Say they decide to work together in either WWI or WWII. After all, Germany's main problem was France (Alsace-Lorraine) and Russia's main problem was Britain (the Great Game) so an alliance could easy be formed in both wars on a "I scratch your back if you scratch mine" deal.

Is there any way a coalition of countries could beat the alliance if the wars start in 1914 and 1939 as OTL?

A coalition that could beat them in 1914: France, Britain, Italy, Austria, Balkan States, Ottoman Empire, China, United States, and Japan. Russia would still be as bad as they were in the Great War (allying with Germany doesn't make them suddenly any better), which means Japan would invade Vladivostok and likely easily reach Irkutsk with Franco-British help (just like in the 1918-1922 Foreign Interventionary Period in Russia.) Germany would have a massive front exposed by having Austria on the other side. Another thing: the Russians and the Germans used different gauge railways, which the Germans replaced with standard European gauge in 1917 in the occupied territories. With no occupation, this would require a shift in trains for everything crossing the border. The Ottomans advanced well into the Caucasus while fighting the British, French (later), and the Arab Revolt in Mesopotamia and the Levant.
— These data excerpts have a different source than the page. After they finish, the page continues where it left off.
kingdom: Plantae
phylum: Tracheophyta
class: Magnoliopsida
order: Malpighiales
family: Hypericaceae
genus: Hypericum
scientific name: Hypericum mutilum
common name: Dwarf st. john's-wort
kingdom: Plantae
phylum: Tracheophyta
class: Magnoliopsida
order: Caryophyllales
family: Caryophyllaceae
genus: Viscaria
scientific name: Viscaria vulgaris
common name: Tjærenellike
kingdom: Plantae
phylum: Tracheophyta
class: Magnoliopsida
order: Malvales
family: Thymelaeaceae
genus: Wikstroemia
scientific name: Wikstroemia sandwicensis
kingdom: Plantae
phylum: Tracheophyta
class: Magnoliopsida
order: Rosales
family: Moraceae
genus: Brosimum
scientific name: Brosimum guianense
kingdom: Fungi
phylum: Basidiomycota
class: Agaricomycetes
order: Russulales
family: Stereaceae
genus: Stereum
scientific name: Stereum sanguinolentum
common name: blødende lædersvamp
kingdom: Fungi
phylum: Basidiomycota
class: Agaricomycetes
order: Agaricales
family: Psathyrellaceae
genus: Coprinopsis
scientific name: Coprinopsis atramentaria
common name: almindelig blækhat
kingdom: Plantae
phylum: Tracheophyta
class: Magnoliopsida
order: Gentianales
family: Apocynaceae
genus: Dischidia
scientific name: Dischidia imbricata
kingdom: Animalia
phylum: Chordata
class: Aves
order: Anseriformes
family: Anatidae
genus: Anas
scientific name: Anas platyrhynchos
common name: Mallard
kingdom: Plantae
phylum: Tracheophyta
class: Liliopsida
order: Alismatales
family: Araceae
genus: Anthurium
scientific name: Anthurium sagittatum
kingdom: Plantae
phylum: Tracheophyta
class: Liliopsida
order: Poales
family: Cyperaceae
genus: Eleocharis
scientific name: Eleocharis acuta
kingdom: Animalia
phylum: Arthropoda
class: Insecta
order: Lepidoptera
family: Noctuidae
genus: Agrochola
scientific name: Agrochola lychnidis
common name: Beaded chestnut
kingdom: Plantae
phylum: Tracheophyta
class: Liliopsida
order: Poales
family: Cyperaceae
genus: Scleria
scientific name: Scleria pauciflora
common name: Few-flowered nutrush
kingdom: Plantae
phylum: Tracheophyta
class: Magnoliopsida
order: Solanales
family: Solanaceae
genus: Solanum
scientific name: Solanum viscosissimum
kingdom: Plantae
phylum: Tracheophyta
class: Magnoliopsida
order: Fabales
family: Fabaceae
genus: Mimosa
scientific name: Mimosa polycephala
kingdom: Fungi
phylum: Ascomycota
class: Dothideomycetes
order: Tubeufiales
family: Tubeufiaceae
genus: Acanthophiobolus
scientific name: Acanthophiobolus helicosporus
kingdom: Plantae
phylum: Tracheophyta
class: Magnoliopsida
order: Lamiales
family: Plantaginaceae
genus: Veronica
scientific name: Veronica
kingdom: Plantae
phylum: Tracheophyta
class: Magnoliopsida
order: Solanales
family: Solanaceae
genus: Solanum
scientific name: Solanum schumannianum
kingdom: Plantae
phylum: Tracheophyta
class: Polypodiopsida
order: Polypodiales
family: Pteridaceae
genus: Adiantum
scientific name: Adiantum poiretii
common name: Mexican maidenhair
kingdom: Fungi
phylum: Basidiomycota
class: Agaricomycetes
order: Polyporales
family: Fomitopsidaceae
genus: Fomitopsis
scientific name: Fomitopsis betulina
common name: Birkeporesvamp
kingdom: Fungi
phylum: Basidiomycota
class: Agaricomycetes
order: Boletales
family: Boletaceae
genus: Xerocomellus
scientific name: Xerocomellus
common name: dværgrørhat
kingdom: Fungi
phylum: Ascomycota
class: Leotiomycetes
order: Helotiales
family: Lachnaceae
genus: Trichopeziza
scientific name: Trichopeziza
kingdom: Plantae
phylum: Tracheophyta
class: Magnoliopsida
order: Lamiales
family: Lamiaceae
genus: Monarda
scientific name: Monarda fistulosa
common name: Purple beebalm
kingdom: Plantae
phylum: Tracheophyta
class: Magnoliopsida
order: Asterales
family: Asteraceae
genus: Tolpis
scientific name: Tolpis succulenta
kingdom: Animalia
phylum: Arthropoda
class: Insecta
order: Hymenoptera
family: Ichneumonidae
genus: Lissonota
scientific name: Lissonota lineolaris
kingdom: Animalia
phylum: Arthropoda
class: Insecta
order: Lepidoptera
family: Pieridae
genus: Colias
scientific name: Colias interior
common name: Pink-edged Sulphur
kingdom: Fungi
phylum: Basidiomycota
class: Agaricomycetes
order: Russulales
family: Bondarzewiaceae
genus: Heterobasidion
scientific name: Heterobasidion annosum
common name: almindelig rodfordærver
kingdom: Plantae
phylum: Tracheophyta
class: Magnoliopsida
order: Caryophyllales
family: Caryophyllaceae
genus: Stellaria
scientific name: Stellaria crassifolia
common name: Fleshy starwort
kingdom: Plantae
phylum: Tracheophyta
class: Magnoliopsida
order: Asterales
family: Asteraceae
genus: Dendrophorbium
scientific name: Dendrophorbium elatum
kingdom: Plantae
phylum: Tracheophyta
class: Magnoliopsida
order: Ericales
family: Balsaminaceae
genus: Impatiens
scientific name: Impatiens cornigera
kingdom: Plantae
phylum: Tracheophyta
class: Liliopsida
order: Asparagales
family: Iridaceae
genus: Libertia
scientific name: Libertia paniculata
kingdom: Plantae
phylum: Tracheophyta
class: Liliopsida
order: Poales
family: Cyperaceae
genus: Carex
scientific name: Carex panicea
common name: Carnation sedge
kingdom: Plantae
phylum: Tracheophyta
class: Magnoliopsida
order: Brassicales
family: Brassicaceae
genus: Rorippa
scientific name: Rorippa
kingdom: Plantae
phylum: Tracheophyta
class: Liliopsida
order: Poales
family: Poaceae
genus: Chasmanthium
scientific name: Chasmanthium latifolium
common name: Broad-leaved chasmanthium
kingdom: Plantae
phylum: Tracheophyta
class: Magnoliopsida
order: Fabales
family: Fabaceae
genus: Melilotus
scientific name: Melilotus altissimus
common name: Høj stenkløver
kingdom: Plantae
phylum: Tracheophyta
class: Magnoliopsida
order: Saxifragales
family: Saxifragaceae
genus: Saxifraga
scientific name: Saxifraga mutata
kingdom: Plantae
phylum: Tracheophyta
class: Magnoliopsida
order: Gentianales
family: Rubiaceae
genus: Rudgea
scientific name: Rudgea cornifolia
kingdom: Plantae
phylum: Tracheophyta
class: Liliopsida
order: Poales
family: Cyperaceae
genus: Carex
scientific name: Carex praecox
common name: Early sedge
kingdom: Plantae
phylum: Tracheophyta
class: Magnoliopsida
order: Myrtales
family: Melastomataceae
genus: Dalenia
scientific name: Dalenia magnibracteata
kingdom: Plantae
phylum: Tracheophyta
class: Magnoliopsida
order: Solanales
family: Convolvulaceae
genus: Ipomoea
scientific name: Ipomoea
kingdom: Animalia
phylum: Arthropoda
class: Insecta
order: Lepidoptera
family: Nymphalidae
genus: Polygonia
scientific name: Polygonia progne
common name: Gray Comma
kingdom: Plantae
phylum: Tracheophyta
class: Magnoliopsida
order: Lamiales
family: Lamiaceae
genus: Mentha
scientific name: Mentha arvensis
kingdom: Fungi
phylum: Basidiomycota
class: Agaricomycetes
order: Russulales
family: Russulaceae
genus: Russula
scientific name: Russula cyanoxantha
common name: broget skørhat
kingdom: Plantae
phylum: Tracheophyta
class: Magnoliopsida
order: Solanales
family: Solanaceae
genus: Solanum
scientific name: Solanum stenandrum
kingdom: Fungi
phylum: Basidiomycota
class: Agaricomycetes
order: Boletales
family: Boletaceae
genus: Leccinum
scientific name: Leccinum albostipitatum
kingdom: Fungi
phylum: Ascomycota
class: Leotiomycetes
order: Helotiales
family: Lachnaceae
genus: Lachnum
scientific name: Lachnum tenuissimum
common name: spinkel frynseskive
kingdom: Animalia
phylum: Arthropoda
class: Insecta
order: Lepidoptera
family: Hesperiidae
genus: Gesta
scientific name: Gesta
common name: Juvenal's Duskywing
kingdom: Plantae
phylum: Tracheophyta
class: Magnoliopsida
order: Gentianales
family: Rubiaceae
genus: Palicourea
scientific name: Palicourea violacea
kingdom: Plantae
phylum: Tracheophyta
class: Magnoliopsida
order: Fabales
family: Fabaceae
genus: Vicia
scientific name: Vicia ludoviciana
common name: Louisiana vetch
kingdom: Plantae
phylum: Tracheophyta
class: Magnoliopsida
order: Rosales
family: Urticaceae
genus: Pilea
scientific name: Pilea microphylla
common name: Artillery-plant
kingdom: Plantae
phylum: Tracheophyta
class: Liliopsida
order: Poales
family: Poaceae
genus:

So with Franco-Italo-British help, they would be able to easily punch through Armenia. The Triple Entente and allies might try to start a Menshevik Revolution in Russia to tople the Czar and leave Germany alone against everyone.

Also, Germany and Russia would probably not help each other at all on their respective fronts, like the Allies did. They don't really like each other (look at the occupation measures in 1917-1918, expecially sanitation), and their territorial ambitions are in conflict. Russia's bad military state would probably be quickly obvious. Imagine a Germany having to support Austria throughout the war, but 5 times worse.

If the Allies could get a revolution in Central Asia going (there was already the Basmachi Revolt in 1917) with promises of a "Greater Turkish Homeland", you can expect the Islamists as well as the independence fighters to be on the side of the Allies. Remember, Britain can directly support them from India, so there is another major problem for Russia, on top of its numerous others.

The Allies would still rule the seas (U-boats would be only menace, and they weren't as major a factor as in WWII.) Expect the North Sea Blockade again. There might also be something like the Gallipoli Campaign (but not the failure guaranteed part) in Murmansk.

In short, the Russians were not really good enough to hold off their major national issues until the war ended, the territorial ambitions of Germany and Russia clashed too much, the Germans would have had a massive southern front, the Allies would have attacked Russia from East Asia, expect a similar stalemate on the Western Front, and the Ottomans would probably have driven up through the Caucasus.